Transcending the limitations of the egoic mind, and the delusions, insecurities, and selfishness it can cause, helps to bring us closer to the truth in any situation.
The Global Cost of Selfishness
Both individually and collectively, selfishness leads to self-destruction.
Evil is not destructive of good alone; it also destroys itself.”
I Ching
The pandemic demonstrated how interconnected we truly are; what happens in one part of the world, regardless of how far away, can quickly impact us all. For example, as people are forced to continue encroaching on wildlife in order to survive, there is the constant threat of new zoonotic viruses.
The growing problem of income inequality, which is a result of human greed, is having a devastating impact on the environment. Poverty is often at the root of overpopulation and deforestation, and those who live in poverty are hit the hardest by climate change. In order to protect our precious ecosystem, people in all countries must have access to basic medical care, birth control, public education, living wages, modern infrastructure/waste management systems, and sustainable agricultural practices.
Look upon the poorest, for what they need is what the world needs in order to be saved.
In the midst of our ecological and extinction crisis, we are being challenged to think outside of the conventional views of our ruling institutions.
People are exhausted. The planet is exhausted.

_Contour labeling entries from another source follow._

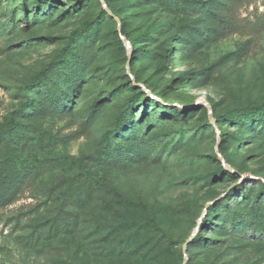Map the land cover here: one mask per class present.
Wrapping results in <instances>:
<instances>
[{
    "label": "rangeland",
    "instance_id": "rangeland-1",
    "mask_svg": "<svg viewBox=\"0 0 264 264\" xmlns=\"http://www.w3.org/2000/svg\"><path fill=\"white\" fill-rule=\"evenodd\" d=\"M173 1L187 10L0 0V126L19 120L31 169L0 206V264H264V239L242 234L264 229V120L234 113L264 102V0H233L230 29L196 10L228 0ZM87 23L68 62L25 88Z\"/></svg>",
    "mask_w": 264,
    "mask_h": 264
},
{
    "label": "trees",
    "instance_id": "trees-1",
    "mask_svg": "<svg viewBox=\"0 0 264 264\" xmlns=\"http://www.w3.org/2000/svg\"><path fill=\"white\" fill-rule=\"evenodd\" d=\"M164 6L168 8L169 11L173 12H185L187 8L181 6L178 1L173 0H162ZM233 0H228L227 3L223 5L222 14L218 15L215 13L213 6L210 4H197V9L199 10V14L205 13L216 16L220 21V24H225V28H231L234 26L233 21ZM90 23H87L84 28L77 29L70 37L69 41L65 45V47L60 51L59 55L56 56L44 69H42L35 78L30 81L25 88H38L42 85H46V81L49 80L53 74L57 71V69L62 66L63 64L67 63L70 56L74 53V46L76 44V37L77 35L81 34ZM123 35L127 36L126 32L123 31ZM171 40L170 42H174ZM96 54L90 50H84L82 53V59L88 61L93 59ZM52 97L53 94L49 93ZM32 103L31 98H27L26 102L22 105V107L18 110V113H25L26 107ZM235 114L239 115L240 117H252L253 119L250 120V128H252L254 121L264 120V102L262 103H249L248 105H239L234 111ZM133 118H129L128 112H122L115 122V129L113 130V135L118 137L119 140L123 137V127L129 125L130 127L133 124ZM239 122L237 118H234L231 124H235ZM147 126V122L144 123ZM22 125L20 124L19 120L12 117L8 120V122L0 126V149L2 152L5 153L6 156V164H0V206H4L10 202H12L17 194L23 189L24 184L26 183L28 176L31 173L30 166L28 162L22 159L17 153H15L14 147L12 145V140L19 134ZM139 130L141 127H138ZM134 130L132 129L130 133H133ZM137 133V132H136ZM223 140V139H221ZM108 147L105 150L104 155L107 157L111 154L110 146L115 143V138L111 140L108 139ZM116 152L119 151L121 153H126L125 148L119 146L115 150ZM72 163L74 164H81V159H71ZM255 207V206H254ZM221 209V222L224 224L229 223V219L231 217V212L225 210L221 205L217 207V210ZM241 224V222H236L231 224V228L236 229ZM154 227L158 228L157 225L153 224ZM205 226V225H201ZM244 236H250L264 239V229L261 231H257L255 226L250 225L247 230L242 232Z\"/></svg>",
    "mask_w": 264,
    "mask_h": 264
},
{
    "label": "water",
    "instance_id": "water-1",
    "mask_svg": "<svg viewBox=\"0 0 264 264\" xmlns=\"http://www.w3.org/2000/svg\"><path fill=\"white\" fill-rule=\"evenodd\" d=\"M109 14L111 15V17H113V15L109 12ZM116 21H118V19L115 18ZM126 41V40H125ZM186 248V247H185Z\"/></svg>",
    "mask_w": 264,
    "mask_h": 264
}]
</instances>
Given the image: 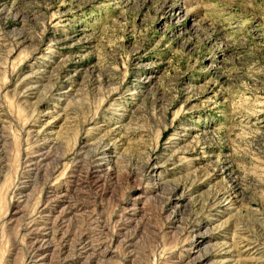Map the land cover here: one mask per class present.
Instances as JSON below:
<instances>
[{"label":"rangeland","instance_id":"1","mask_svg":"<svg viewBox=\"0 0 264 264\" xmlns=\"http://www.w3.org/2000/svg\"><path fill=\"white\" fill-rule=\"evenodd\" d=\"M0 264H264V0H0Z\"/></svg>","mask_w":264,"mask_h":264},{"label":"bare ground","instance_id":"2","mask_svg":"<svg viewBox=\"0 0 264 264\" xmlns=\"http://www.w3.org/2000/svg\"><path fill=\"white\" fill-rule=\"evenodd\" d=\"M209 256H210V254L201 255V256L197 257V260H198V262H202L203 260L208 259Z\"/></svg>","mask_w":264,"mask_h":264}]
</instances>
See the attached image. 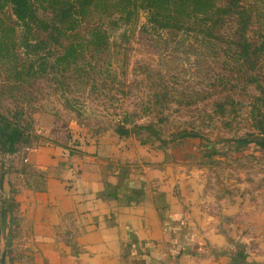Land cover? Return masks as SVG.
<instances>
[{
	"label": "rangeland",
	"instance_id": "rangeland-1",
	"mask_svg": "<svg viewBox=\"0 0 264 264\" xmlns=\"http://www.w3.org/2000/svg\"><path fill=\"white\" fill-rule=\"evenodd\" d=\"M207 2L34 0L27 33L0 1V264H48L17 197L44 180L29 149L53 121L212 217L234 263L264 246V0Z\"/></svg>",
	"mask_w": 264,
	"mask_h": 264
},
{
	"label": "crops",
	"instance_id": "crops-1",
	"mask_svg": "<svg viewBox=\"0 0 264 264\" xmlns=\"http://www.w3.org/2000/svg\"><path fill=\"white\" fill-rule=\"evenodd\" d=\"M70 127L44 128L42 143L29 149L44 180L17 197L30 207L36 238L49 240L38 242L48 264H264V246L234 263L230 246L218 245L226 228L209 229L212 217L186 214L168 188L142 183L148 174L129 173L116 144L84 140Z\"/></svg>",
	"mask_w": 264,
	"mask_h": 264
},
{
	"label": "trees",
	"instance_id": "trees-1",
	"mask_svg": "<svg viewBox=\"0 0 264 264\" xmlns=\"http://www.w3.org/2000/svg\"><path fill=\"white\" fill-rule=\"evenodd\" d=\"M3 3L9 4L12 10L13 15L16 20L23 26L27 33H30L32 27L38 22V15L35 10L34 0H0ZM92 0H83L84 5H88ZM144 4H146L150 11L158 8L159 0H142ZM187 2L184 3L185 7H188L194 13L200 12V7H203L208 2L207 0H185ZM152 21L159 24L158 18H153L151 16ZM161 25V23H160ZM26 41L28 43V37H26ZM1 134L7 135V138L10 142H13L12 135L7 133L5 130L0 129Z\"/></svg>",
	"mask_w": 264,
	"mask_h": 264
}]
</instances>
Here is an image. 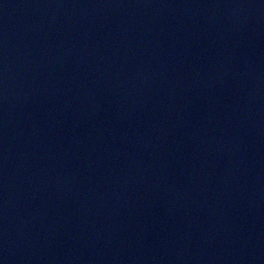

We can’t solve today’s problems with the mentality that created them.
Albert Einstein
Understanding the Benefits of a Unity Consciousness
There is a flow in the Universe; one energy that connects us all.
The cosmos is within us. We are made of star-stuff. We are a way for the Universe to know itself.”
Carl Sagan
This flow is beautifully demonstrated when you witness the synergy of a team of individuals working together for a shared vision that goes beyond themselves, or when musicians are playing a song together in tune.
Selfishness disrupts “flow”. We often see this played out in politics, or in the workplace.
Embracing a unity consciousness, believed to be the highest level of consciousness, helps to expand our awareness and improves how we relate to others. We tend to experience more positive emotions and healthier relationships as a result, choosing collaboration over competition, and a win-win mentality, instead of win-lose.
Deep down we all want to be seen, heard, loved, and respected. Negative emotions such as anxiety, fear, mistrust, shame, or anger tend to erode us from the inside out.
All human behavior is either an act of love
Stan Dale
or a cry for love.
Bringing down our barriers to love deepens our connection with the Universe. The mysterious force that created the Universe is within us all—and connects us all. The most profound insights and answers can come to us when we silence our thoughts and go inward.
Many of us sense that we are experiencing both an individual and collective awareness/consciousness. As we align our lives with our deepest priorities and what brings meaning to us (this is unique to each individual), we will experience the miraculous. The Universe is intelligent and communicates with us through synchronicities, coincidence, music, art, books, movies, relationships, life experiences, and sometimes from the most unexpected places.
Synchronicity is an ever present reality for those who have eyes to see.”
Carl Jung
Whatever it is we want to attract, we must become first. We are being called to make a conscious choice to support the things we wish to see in the world, and to not support the things we don’t. Every day we are manifesting and co-creating our experiences by what we choose to put our attention and focus on.
It is the small choices we make in our daily lives that can reshape the world around us, and lead to big results over time.
Change on a local level can, and often does, lead to global change.
Humankind has not woven the web of life. We are but one thread within it. Whatever we do to the web, we do to ourselves. All things are bound together. All things connect.